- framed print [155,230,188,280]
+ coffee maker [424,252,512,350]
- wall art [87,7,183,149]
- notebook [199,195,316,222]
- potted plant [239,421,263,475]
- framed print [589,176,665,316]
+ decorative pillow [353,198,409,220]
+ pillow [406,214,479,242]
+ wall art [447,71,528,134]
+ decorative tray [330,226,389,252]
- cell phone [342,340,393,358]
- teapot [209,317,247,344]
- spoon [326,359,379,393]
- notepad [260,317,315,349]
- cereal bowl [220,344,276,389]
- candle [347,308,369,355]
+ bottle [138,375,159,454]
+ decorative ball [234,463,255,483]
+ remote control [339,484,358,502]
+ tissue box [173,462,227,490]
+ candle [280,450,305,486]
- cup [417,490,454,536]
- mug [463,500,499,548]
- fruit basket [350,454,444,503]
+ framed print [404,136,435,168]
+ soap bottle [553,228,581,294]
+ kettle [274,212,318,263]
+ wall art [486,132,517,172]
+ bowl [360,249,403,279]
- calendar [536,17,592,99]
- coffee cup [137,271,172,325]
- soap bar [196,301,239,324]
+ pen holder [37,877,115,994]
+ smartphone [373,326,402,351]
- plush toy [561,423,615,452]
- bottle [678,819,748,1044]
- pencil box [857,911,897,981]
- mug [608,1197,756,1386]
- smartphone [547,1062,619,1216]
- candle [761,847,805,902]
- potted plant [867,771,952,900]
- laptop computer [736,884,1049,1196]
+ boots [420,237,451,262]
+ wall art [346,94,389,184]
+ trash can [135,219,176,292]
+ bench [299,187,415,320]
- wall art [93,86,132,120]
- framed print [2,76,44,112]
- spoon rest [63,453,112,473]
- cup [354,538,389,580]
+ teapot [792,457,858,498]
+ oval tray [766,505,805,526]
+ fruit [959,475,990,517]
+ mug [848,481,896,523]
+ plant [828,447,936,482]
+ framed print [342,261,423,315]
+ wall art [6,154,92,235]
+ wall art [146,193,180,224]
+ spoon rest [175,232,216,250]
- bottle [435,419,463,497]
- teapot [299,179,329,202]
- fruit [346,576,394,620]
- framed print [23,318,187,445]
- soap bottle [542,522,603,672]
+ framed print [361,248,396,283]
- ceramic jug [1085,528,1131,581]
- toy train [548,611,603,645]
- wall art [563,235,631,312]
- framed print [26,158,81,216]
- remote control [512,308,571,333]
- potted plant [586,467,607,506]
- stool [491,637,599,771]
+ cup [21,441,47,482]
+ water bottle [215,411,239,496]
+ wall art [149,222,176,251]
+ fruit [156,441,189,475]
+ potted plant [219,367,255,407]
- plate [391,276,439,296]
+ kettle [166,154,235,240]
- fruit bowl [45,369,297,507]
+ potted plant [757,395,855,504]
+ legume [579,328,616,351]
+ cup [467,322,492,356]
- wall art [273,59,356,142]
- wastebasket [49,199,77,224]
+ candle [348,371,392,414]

####################

### WHAT IS NEEDED
The answer must be every line of the records that holds the string "remote".

### TASK OUTPUT
+ remote control [339,484,358,502]
- remote control [512,308,571,333]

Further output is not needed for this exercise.